Reisepreis kann auch bei höherer Gewalt gemindert werden
Nach Auffassung von EuGH- Generalanwältin Laila Medina sind Reiseveranstalter, die einen Pauschalreisevertrag aufgrund von Corona-Vorschriften nicht vollständig erfüllen können, nicht von der Verpflichtung befreit, den Reisepreis zu mindern. Werde der Vertrag storniert, müsse eine Erstattung in Geld erfolgen, wenn nicht nachweislich außerordentliche Schwierigkeiten vorliegen.
Die Einschätzung geht aus Medinas Schlussanträgen zu einem Rechtsstreit zwischen Gran-Canaria-Urlaubern und FTI hervor, die am Donnerstag gestellt wurden. In dem Fall, der bis vor den Europäischen Gerichtshof (EuGH) gelangte, hatte ein Urlauber eine vierzehntägige Reise von Deutschland auf die Kanarischen Inseln im März 2020 gebucht.

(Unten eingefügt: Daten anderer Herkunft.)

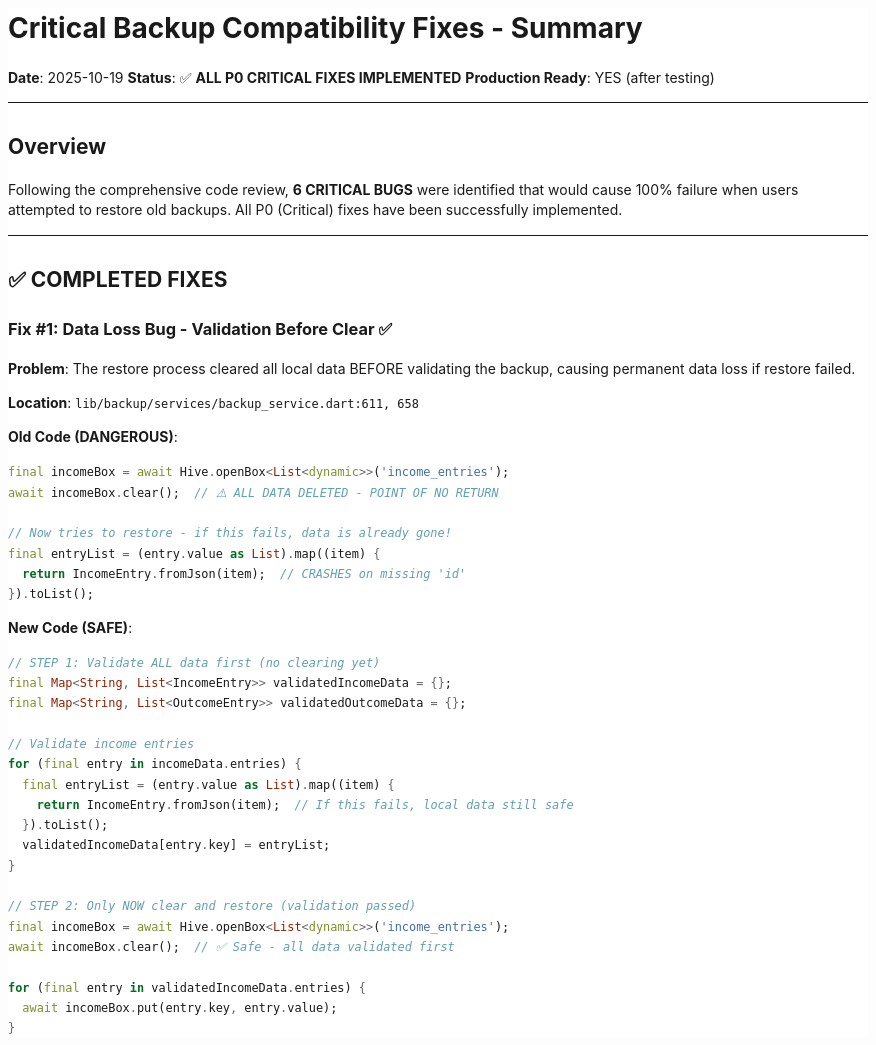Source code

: # Critical Backup Compatibility Fixes - Summary

**Date**: 2025-10-19
**Status**: ✅ **ALL P0 CRITICAL FIXES IMPLEMENTED**
**Production Ready**: YES (after testing)

---

## Overview

Following the comprehensive code review, **6 CRITICAL BUGS** were identified that would cause 100% failure when users attempted to restore old backups. All P0 (Critical) fixes have been successfully implemented.

---

## ✅ COMPLETED FIXES

### Fix #1: Data Loss Bug - Validation Before Clear ✅

**Problem**: The restore process cleared all local data BEFORE validating the backup, causing permanent data loss if restore failed.

**Location**: `lib/backup/services/backup_service.dart:611, 658`

**Old Code (DANGEROUS)**:
```dart
final incomeBox = await Hive.openBox<List<dynamic>>('income_entries');
await incomeBox.clear();  // ⚠️ ALL DATA DELETED - POINT OF NO RETURN

// Now tries to restore - if this fails, data is already gone!
final entryList = (entry.value as List).map((item) {
  return IncomeEntry.fromJson(item);  // CRASHES on missing 'id'
}).toList();
```

**New Code (SAFE)**:
```dart
// STEP 1: Validate ALL data first (no clearing yet)
final Map<String, List<IncomeEntry>> validatedIncomeData = {};
final Map<String, List<OutcomeEntry>> validatedOutcomeData = {};

// Validate income entries
for (final entry in incomeData.entries) {
  final entryList = (entry.value as List).map((item) {
    return IncomeEntry.fromJson(item);  // If this fails, local data still safe
  }).toList();
  validatedIncomeData[entry.key] = entryList;
}

// STEP 2: Only NOW clear and restore (validation passed)
final incomeBox = await Hive.openBox<List<dynamic>>('income_entries');
await incomeBox.clear();  // ✅ Safe - all data validated first

for (final entry in validatedIncomeData.entries) {
  await incomeBox.put(entry.key, entry.value);
}
```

Aufgrund der Pandemie endete die Reise schon nach sieben Tagen. Vor deutschen Gerichten verlangte der Urlauber eine Preisminderung in Höhe von 70 Prozent des anteiligen Reisepreises für sieben Tage. Das Landgericht (LG) München I hatte daraufhin dem EuGH die Frage vorgelegt, ob ein Anspruch auf Minderung auch dann bestehe, wenn die Vertragswidrigkeit auf staatlich angeordnete Corona-Maßnahmen zurückzuführen ist.

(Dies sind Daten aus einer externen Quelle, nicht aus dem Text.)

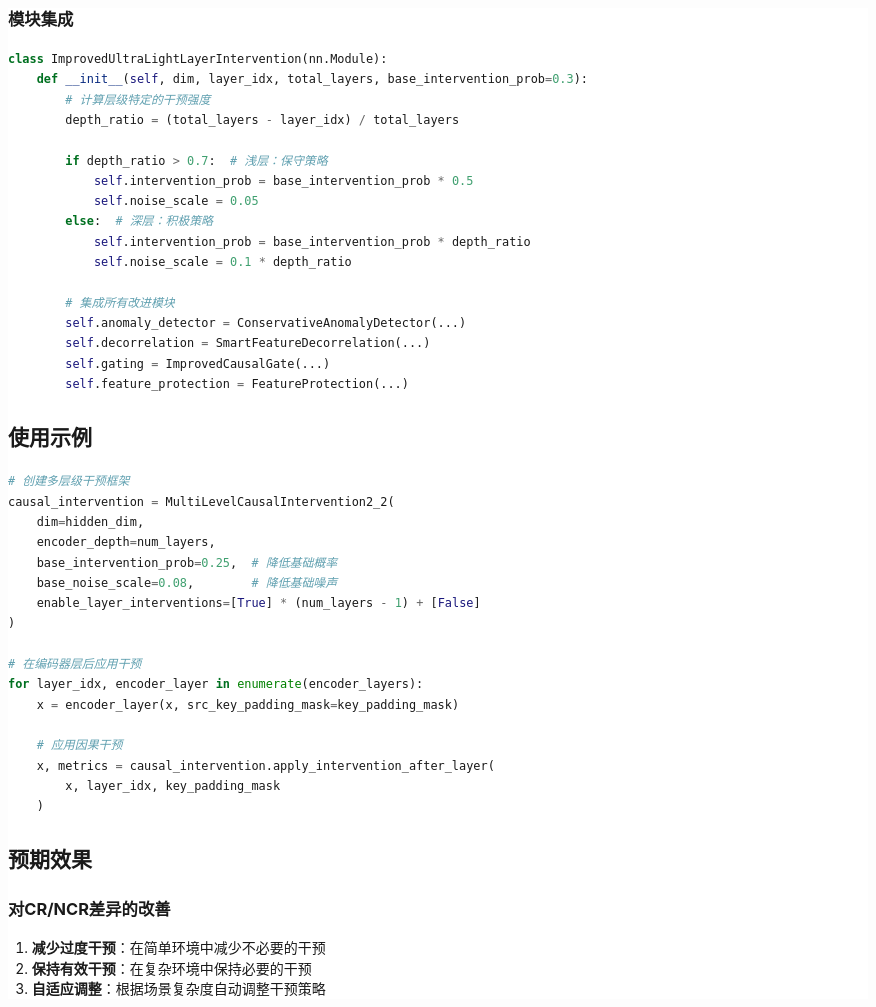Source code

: ### 模块集成

```python
class ImprovedUltraLightLayerIntervention(nn.Module):
    def __init__(self, dim, layer_idx, total_layers, base_intervention_prob=0.3):
        # 计算层级特定的干预强度
        depth_ratio = (total_layers - layer_idx) / total_layers
        
        if depth_ratio > 0.7:  # 浅层：保守策略
            self.intervention_prob = base_intervention_prob * 0.5
            self.noise_scale = 0.05
        else:  # 深层：积极策略
            self.intervention_prob = base_intervention_prob * depth_ratio
            self.noise_scale = 0.1 * depth_ratio
        
        # 集成所有改进模块
        self.anomaly_detector = ConservativeAnomalyDetector(...)
        self.decorrelation = SmartFeatureDecorrelation(...)
        self.gating = ImprovedCausalGate(...)
        self.feature_protection = FeatureProtection(...)
```

## 使用示例

```python
# 创建多层级干预框架
causal_intervention = MultiLevelCausalIntervention2_2(
    dim=hidden_dim,
    encoder_depth=num_layers,
    base_intervention_prob=0.25,  # 降低基础概率
    base_noise_scale=0.08,        # 降低基础噪声
    enable_layer_interventions=[True] * (num_layers - 1) + [False]
)

# 在编码器层后应用干预
for layer_idx, encoder_layer in enumerate(encoder_layers):
    x = encoder_layer(x, src_key_padding_mask=key_padding_mask)
    
    # 应用因果干预
    x, metrics = causal_intervention.apply_intervention_after_layer(
        x, layer_idx, key_padding_mask
    )
```

## 预期效果

### 对CR/NCR差异的改善

1. **减少过度干预**：在简单环境中减少不必要的干预
2. **保持有效干预**：在复杂环境中保持必要的干预
3. **自适应调整**：根据场景复杂度自动调整干预策略
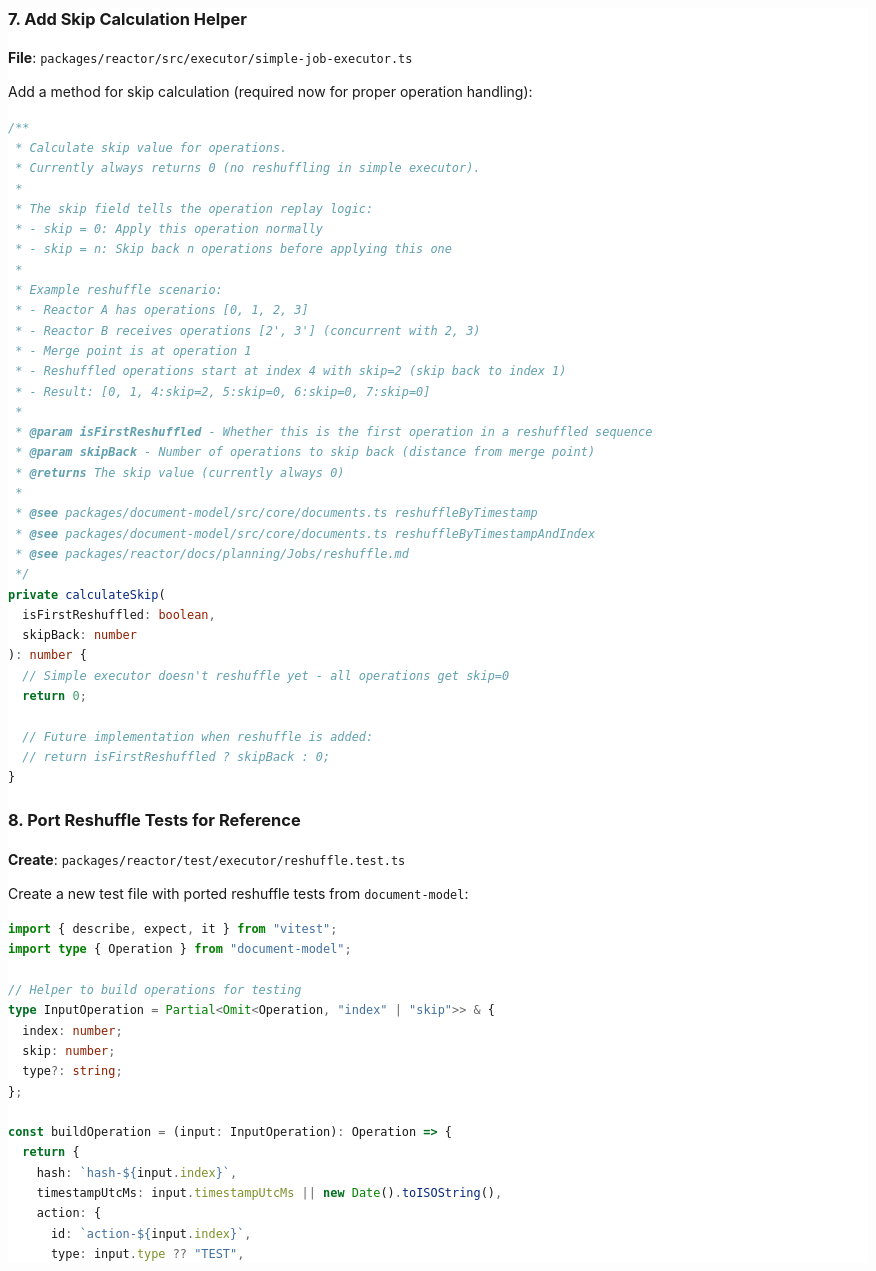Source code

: ### 7. Add Skip Calculation Helper

**File**: `packages/reactor/src/executor/simple-job-executor.ts`

Add a method for skip calculation (required now for proper operation handling):

```typescript
/**
 * Calculate skip value for operations.
 * Currently always returns 0 (no reshuffling in simple executor).
 *
 * The skip field tells the operation replay logic:
 * - skip = 0: Apply this operation normally
 * - skip = n: Skip back n operations before applying this one
 *
 * Example reshuffle scenario:
 * - Reactor A has operations [0, 1, 2, 3]
 * - Reactor B receives operations [2', 3'] (concurrent with 2, 3)
 * - Merge point is at operation 1
 * - Reshuffled operations start at index 4 with skip=2 (skip back to index 1)
 * - Result: [0, 1, 4:skip=2, 5:skip=0, 6:skip=0, 7:skip=0]
 *
 * @param isFirstReshuffled - Whether this is the first operation in a reshuffled sequence
 * @param skipBack - Number of operations to skip back (distance from merge point)
 * @returns The skip value (currently always 0)
 *
 * @see packages/document-model/src/core/documents.ts reshuffleByTimestamp
 * @see packages/document-model/src/core/documents.ts reshuffleByTimestampAndIndex
 * @see packages/reactor/docs/planning/Jobs/reshuffle.md
 */
private calculateSkip(
  isFirstReshuffled: boolean,
  skipBack: number
): number {
  // Simple executor doesn't reshuffle yet - all operations get skip=0
  return 0;

  // Future implementation when reshuffle is added:
  // return isFirstReshuffled ? skipBack : 0;
}
```

### 8. Port Reshuffle Tests for Reference

**Create**: `packages/reactor/test/executor/reshuffle.test.ts`

Create a new test file with ported reshuffle tests from `document-model`:

```typescript
import { describe, expect, it } from "vitest";
import type { Operation } from "document-model";

// Helper to build operations for testing
type InputOperation = Partial<Omit<Operation, "index" | "skip">> & {
  index: number;
  skip: number;
  type?: string;
};

const buildOperation = (input: InputOperation): Operation => {
  return {
    hash: `hash-${input.index}`,
    timestampUtcMs: input.timestampUtcMs || new Date().toISOString(),
    action: {
      id: `action-${input.index}`,
      type: input.type ?? "TEST",
```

Nach Ansicht der Generalanwältin ist der Reiseveranstalter nicht von seiner Minderungspflicht befreit. Zwar seien die im März 2020 als Reaktion auf die Pandemie angeordneten regulatorischen Einschränkungen als höhere Gewalt anzusehen, doch auch außergewöhnliche Umstände befreiten den Reiseveranstalter nicht von seiner Pflicht, eine Preisminderung zu gewähren. Wie hoch genau eine "angemessene" Minderung ausfällt, sei wiederum von den nationalen Gerichten unter Berücksichtigung aller Umstände des Einzelfalls festzulegen. Allerdings sollten die Gerichte bei der Festlegung einer Zahlungsfrist die pandemiebedingten Liquiditätsprobleme der Reiseveranstalter berücksichtigen.
Die Richterinnen und Richter am EuGH müssen sich bei ihrer Entscheidung nicht an die Auffassung der Generalanwältin halten, sie orientieren sich aber häufig daran. Ein Termin für die Urteilsverkündung wurde bislang noch nicht veröffentlicht.